"""

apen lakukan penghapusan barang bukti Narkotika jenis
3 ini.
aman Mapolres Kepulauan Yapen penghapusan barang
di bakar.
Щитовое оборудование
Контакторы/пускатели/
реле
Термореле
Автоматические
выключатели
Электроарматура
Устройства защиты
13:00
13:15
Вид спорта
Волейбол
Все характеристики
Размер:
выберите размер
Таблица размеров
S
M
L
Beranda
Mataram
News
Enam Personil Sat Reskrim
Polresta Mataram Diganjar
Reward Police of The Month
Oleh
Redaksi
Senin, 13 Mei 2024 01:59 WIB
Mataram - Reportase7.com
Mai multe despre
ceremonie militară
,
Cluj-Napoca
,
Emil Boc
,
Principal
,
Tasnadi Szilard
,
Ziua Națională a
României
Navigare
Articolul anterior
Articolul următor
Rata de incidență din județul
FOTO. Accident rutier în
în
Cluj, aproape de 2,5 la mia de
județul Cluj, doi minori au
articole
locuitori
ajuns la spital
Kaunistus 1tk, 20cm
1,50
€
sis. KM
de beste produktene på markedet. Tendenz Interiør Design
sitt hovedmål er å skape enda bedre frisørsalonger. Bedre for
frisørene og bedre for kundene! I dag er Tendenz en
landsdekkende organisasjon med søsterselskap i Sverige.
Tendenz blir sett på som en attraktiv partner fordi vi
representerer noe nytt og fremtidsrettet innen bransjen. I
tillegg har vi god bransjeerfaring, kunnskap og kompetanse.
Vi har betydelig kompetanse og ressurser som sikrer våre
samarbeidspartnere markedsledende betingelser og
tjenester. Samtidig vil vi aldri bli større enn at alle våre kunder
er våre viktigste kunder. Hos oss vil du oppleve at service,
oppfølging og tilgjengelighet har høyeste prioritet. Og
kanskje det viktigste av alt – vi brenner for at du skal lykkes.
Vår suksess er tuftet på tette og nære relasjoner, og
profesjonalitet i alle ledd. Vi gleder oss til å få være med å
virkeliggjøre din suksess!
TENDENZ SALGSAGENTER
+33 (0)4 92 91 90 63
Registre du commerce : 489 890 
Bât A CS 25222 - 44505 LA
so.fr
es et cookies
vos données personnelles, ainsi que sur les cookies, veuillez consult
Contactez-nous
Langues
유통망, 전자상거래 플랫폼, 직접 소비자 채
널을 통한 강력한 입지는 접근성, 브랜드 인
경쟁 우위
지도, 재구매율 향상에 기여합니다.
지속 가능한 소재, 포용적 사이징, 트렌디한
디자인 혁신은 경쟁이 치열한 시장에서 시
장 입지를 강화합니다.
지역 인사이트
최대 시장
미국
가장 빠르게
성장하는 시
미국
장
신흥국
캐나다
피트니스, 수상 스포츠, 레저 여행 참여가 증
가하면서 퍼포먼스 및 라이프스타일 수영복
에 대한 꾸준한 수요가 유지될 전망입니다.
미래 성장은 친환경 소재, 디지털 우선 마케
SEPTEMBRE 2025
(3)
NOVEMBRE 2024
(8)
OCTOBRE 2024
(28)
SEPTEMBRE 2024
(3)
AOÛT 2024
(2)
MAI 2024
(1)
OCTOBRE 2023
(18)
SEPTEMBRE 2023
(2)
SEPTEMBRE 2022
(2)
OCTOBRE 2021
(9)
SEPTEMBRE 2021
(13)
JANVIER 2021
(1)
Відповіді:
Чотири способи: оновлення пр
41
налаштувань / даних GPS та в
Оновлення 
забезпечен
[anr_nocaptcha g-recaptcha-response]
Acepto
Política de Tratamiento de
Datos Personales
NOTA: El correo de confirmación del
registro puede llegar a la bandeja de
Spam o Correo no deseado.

"""

:: Problem requirements ::
Return every line above exactly.

:: Result of this task ::
apen lakukan penghapusan barang bukti Narkotika jenis
3 ini.
aman Mapolres Kepulauan Yapen penghapusan barang
di bakar.
Щитовое оборудование
Контакторы/пускатели/
реле
Термореле
Автоматические
выключатели
Электроарматура
Устройства защиты
13:00
13:15
Вид спорта
Волейбол
Все характеристики
Размер:
выберите размер
Таблица размеров
S
M
L
Beranda
Mataram
News
Enam Personil Sat Reskrim
Polresta Mataram Diganjar
Reward Police of The Month
Oleh
Redaksi
Senin, 13 Mei 2024 01:59 WIB
Mataram - Reportase7.com
Mai multe despre
ceremonie militară
,
Cluj-Napoca
,
Emil Boc
,
Principal
,
Tasnadi Szilard
,
Ziua Națională a
României
Navigare
Articolul anterior
Articolul următor
Rata de incidență din județul
FOTO. Accident rutier în
în
Cluj, aproape de 2,5 la mia de
județul Cluj, doi minori au
articole
locuitori
ajuns la spital
Kaunistus 1tk, 20cm
1,50
€
sis. KM
de beste produktene på markedet. Tendenz Interiør Design
sitt hovedmål er å skape enda bedre frisørsalonger. Bedre for
frisørene og bedre for kundene! I dag er Tendenz en
landsdekkende organisasjon med søsterselskap i Sverige.
Tendenz blir sett på som en attraktiv partner fordi vi
representerer noe nytt og fremtidsrettet innen bransjen. I
tillegg har vi god bransjeerfaring, kunnskap og kompetanse.
Vi har betydelig kompetanse og ressurser som sikrer våre
samarbeidspartnere markedsledende betingelser og
tjenester. Samtidig vil vi aldri bli større enn at alle våre kunder
er våre viktigste kunder. Hos oss vil du oppleve at service,
oppfølging og tilgjengelighet har høyeste prioritet. Og
kanskje det viktigste av alt – vi brenner for at du skal lykkes.
Vår suksess er tuftet på tette og nære relasjoner, og
profesjonalitet i alle ledd. Vi gleder oss til å få være med å
virkeliggjøre din suksess!
TENDENZ SALGSAGENTER
+33 (0)4 92 91 90 63
Registre du commerce : 489 890 
Bât A CS 25222 - 44505 LA
so.fr
es et cookies
vos données personnelles, ainsi que sur les cookies, veuillez consult
Contactez-nous
Langues
유통망, 전자상거래 플랫폼, 직접 소비자 채
널을 통한 강력한 입지는 접근성, 브랜드 인
경쟁 우위
지도, 재구매율 향상에 기여합니다.
지속 가능한 소재, 포용적 사이징, 트렌디한
디자인 혁신은 경쟁이 치열한 시장에서 시
장 입지를 강화합니다.
지역 인사이트
최대 시장
미국
가장 빠르게
성장하는 시
미국
장
신흥국
캐나다
피트니스, 수상 스포츠, 레저 여행 참여가 증
가하면서 퍼포먼스 및 라이프스타일 수영복
에 대한 꾸준한 수요가 유지될 전망입니다.
미래 성장은 친환경 소재, 디지털 우선 마케
SEPTEMBRE 2025
(3)
NOVEMBRE 2024
(8)
OCTOBRE 2024
(28)
SEPTEMBRE 2024
(3)
AOÛT 2024
(2)
MAI 2024
(1)
OCTOBRE 2023
(18)
SEPTEMBRE 2023
(2)
SEPTEMBRE 2022
(2)
OCTOBRE 2021
(9)
SEPTEMBRE 2021
(13)
JANVIER 2021
(1)
Відповіді:
Чотири способи: оновлення пр
41
налаштувань / даних GPS та в
Оновлення 
забезпечен
[anr_nocaptcha g-recaptcha-response]
Acepto
Política de Tratamiento de
Datos Personales
NOTA: El correo de confirmación del
registro puede llegar a la bandeja de
Spam o Correo no deseado.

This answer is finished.